Una vela no lo es realmente en la bodega del pulpero. Lo es cuando va haciendo su tarea, cuando va cumpliendo su misión, su razón de ser, el para qué está en este mundo.
Para producir luz, la vela se consume. No puede conservarse y dar luz. Si se conserva, si no se da, si no se entrega, será vela apagada, esto es, no será lo que había de ser. Si adopta su posición en el combate contra la oscuridad, se irá gastando y un día dejará de ser, pero habrá sido. Es mejor dejar de ser a fuerza de haber sido, que seguir siendo lo que no vale la pena ser: bulto, materia, no sustancia de luz.
Un día ya no estaremos aquí. Entre tanto tenemos tiempo, energía, mociones internas, necesidades de otros que nos reclaman. Es la hora de servir, de dar, de entregarse. Unos piensan que tenemos una misión de lo Alto. Otros no lo creen así. Pero venga la misión de lo Alto o no, todos nos encontramos en unas circunstancias que nos ponen ante la opción de hacer o no hacer, dar el paso o quedarnos congelados, asumir el reto o inhibirnos cómodamente, obedecer nuestro sentido de lo bueno o no.

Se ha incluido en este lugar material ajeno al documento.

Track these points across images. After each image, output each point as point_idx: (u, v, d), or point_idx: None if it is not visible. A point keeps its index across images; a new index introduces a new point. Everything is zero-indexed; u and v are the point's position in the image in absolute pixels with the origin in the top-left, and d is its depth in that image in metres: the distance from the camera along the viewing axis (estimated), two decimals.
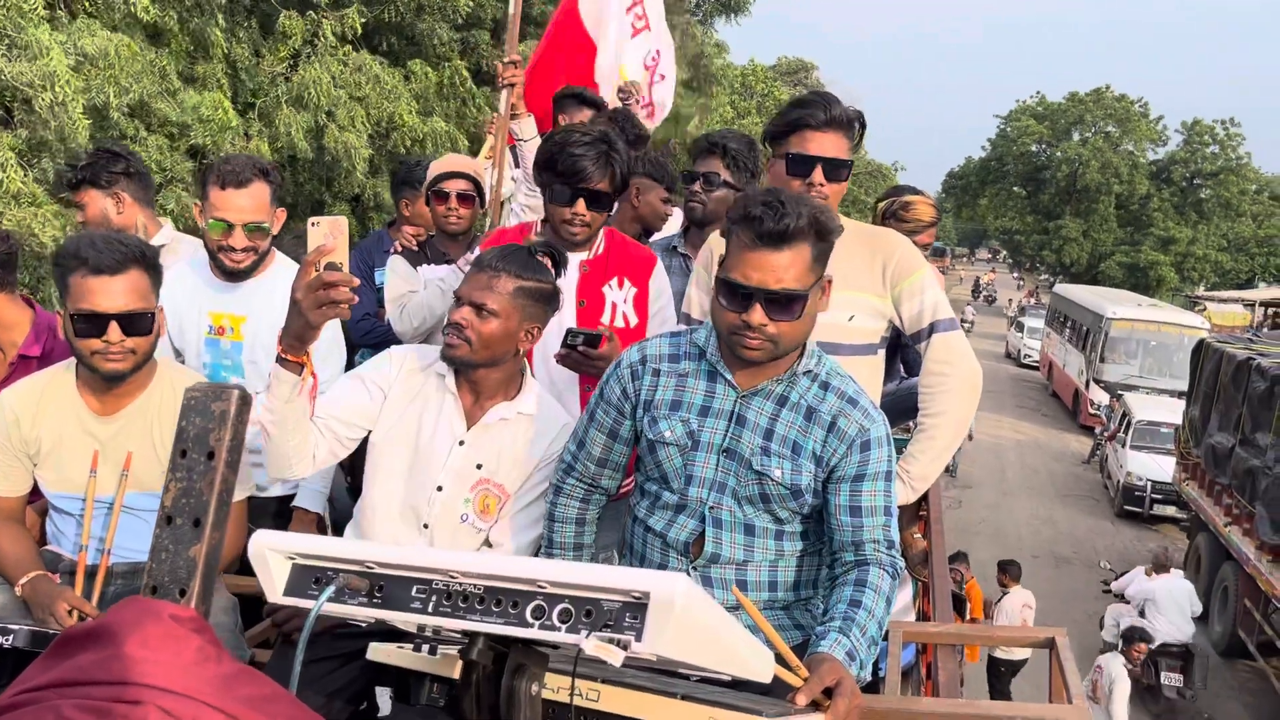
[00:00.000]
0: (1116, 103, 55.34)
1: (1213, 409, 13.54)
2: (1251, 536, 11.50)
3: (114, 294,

Estamos rodeados de personas que necesitan consejo, visión, cariño, consuelo, comprensión, enseñanza, ilusión, ideales. Podemos pasar de lejos. O podemos darles lo que nos parece que necesitan. Mil razones tenemos para pasar de lejos: dudar de la necesidad que percibimos, no estar capacitados, pensar que otra persona tiene más obligación o más talento para hacerlo.
La vela no sabe lo que va a iluminar cuando se enciende. Nosotros tampoco sabemos lo que nuestra palabra, nuestro gesto, nuestro afecto van a producir en la otra persona. Y como toda persona tiene un potencial desconocido, a lo mejor nuestra sonrisa, nuestro comentario, nuestra enseñanza iba a desatar eventos insospechados, de manera que nunca sabemos lo que está dejando de ocurrir cuando elegimos seguir el camino indiferentes. De una cierta forma, y respondiendo a la pregunta de Caín, somos guardianes de nuestros hermanos.